# Lavoro richiesto
Formatta come tabella Markdown la parte che si apre con la riga contenente "- **Content-Type**: application/json" e si chiude con quella contenente "DISSEM BY: 35 PER", entrambe incluse, usando le colonne Nr (numero progressivo) e Riga. Tralascia le righe vuote.

# Dati archiviati
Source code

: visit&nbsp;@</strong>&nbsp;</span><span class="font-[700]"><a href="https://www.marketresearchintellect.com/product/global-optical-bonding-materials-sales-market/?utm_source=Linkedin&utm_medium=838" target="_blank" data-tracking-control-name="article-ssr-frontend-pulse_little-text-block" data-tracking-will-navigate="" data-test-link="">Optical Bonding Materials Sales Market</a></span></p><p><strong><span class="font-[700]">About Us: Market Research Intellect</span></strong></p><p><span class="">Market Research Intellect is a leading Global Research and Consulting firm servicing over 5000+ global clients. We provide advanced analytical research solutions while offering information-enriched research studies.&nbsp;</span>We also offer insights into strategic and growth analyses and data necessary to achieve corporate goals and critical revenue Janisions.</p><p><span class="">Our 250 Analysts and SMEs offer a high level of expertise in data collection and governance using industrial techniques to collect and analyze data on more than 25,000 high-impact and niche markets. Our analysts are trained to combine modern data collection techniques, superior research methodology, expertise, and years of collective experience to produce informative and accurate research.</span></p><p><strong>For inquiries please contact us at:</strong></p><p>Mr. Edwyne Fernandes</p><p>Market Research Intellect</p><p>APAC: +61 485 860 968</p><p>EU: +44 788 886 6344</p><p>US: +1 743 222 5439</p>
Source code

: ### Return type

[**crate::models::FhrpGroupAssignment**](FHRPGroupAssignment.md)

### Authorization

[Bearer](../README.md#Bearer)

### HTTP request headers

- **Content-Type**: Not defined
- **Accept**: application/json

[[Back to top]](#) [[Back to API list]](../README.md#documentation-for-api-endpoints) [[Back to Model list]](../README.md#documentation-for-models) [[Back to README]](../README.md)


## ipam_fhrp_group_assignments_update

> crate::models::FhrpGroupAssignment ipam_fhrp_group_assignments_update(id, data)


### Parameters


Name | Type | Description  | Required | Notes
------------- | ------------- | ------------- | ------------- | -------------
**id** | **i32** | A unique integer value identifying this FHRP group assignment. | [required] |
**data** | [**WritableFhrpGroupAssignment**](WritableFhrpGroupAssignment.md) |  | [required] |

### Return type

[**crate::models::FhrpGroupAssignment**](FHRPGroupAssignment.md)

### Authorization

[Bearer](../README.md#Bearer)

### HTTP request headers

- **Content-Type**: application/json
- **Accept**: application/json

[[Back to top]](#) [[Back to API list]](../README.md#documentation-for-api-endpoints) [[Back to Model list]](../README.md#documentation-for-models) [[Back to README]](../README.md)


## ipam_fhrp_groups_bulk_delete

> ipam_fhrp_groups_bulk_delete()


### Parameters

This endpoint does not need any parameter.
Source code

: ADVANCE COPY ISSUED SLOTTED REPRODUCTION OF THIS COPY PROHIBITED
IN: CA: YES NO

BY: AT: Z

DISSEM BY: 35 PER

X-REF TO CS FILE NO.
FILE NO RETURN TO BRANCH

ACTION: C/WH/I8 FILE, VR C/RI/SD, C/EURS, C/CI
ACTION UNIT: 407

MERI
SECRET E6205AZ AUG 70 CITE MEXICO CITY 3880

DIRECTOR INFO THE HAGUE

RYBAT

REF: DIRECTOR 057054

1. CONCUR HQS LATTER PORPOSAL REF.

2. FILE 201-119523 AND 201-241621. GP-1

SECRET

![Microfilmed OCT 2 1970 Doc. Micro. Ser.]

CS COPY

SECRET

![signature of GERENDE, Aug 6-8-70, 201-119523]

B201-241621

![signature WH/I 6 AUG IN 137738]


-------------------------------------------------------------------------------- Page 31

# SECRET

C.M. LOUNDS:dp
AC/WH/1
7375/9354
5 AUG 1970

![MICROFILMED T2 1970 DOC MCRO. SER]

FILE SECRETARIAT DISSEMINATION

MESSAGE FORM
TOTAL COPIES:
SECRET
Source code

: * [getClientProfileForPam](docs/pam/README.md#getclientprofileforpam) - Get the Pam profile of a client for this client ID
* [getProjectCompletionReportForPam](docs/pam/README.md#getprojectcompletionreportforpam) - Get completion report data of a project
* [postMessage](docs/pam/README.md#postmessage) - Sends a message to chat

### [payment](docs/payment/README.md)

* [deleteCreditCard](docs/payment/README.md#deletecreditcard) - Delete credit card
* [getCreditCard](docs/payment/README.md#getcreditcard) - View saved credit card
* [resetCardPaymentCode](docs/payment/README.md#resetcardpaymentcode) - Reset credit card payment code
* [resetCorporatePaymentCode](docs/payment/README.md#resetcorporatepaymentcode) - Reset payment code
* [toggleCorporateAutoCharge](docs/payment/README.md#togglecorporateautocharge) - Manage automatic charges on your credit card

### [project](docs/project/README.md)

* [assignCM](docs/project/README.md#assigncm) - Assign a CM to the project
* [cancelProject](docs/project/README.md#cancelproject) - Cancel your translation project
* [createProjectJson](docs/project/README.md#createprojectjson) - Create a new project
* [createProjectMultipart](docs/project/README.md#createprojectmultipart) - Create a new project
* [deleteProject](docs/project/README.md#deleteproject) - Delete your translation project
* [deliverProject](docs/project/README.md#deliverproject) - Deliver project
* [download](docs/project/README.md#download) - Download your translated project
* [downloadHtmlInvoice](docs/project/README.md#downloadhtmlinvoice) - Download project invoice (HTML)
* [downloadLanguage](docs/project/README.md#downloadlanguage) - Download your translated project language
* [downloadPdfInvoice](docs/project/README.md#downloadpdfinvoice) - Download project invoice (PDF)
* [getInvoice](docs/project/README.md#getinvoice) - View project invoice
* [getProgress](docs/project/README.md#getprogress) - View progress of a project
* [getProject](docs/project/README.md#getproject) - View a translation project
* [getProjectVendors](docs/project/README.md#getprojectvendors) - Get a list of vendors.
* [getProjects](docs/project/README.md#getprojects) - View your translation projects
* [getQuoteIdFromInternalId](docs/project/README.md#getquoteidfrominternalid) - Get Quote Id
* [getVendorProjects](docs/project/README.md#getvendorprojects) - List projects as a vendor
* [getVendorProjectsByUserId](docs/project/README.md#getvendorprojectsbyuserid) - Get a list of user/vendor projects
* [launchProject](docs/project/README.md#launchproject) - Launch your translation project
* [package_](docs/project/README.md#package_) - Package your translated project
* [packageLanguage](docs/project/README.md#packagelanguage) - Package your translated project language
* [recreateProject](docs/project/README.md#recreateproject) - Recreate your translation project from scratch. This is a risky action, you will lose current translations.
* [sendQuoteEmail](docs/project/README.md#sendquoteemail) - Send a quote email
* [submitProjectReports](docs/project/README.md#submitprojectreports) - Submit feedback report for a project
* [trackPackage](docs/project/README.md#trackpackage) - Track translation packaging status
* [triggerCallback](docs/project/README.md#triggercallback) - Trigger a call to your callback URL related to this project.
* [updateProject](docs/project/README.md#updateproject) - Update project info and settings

# Risultato qui sotto
| Nr | Riga |
|---|---|
| 1 | - **Content-Type**: application/json |
| 2 | - **Accept**: application/json |
| 3 | [[Back to top]](#) [[Back to API list]](../README.md#documentation-for-api-endpoints) [[Back to Model list]](../README.md#documentation-for-models) [[Back to README]](../README.md) |
| 4 | ## ipam_fhrp_groups_bulk_delete |
| 5 | > ipam_fhrp_groups_bulk_delete() |
| 6 | ### Parameters |
| 7 | This endpoint does not need any parameter. |
| 8 | Source code |
| 9 | : ADVANCE COPY ISSUED SLOTTED REPRODUCTION OF THIS COPY PROHIBITED |
| 10 | IN: CA: YES NO |
| 11 | BY: AT: Z |
| 12 | DISSEM BY: 35 PER |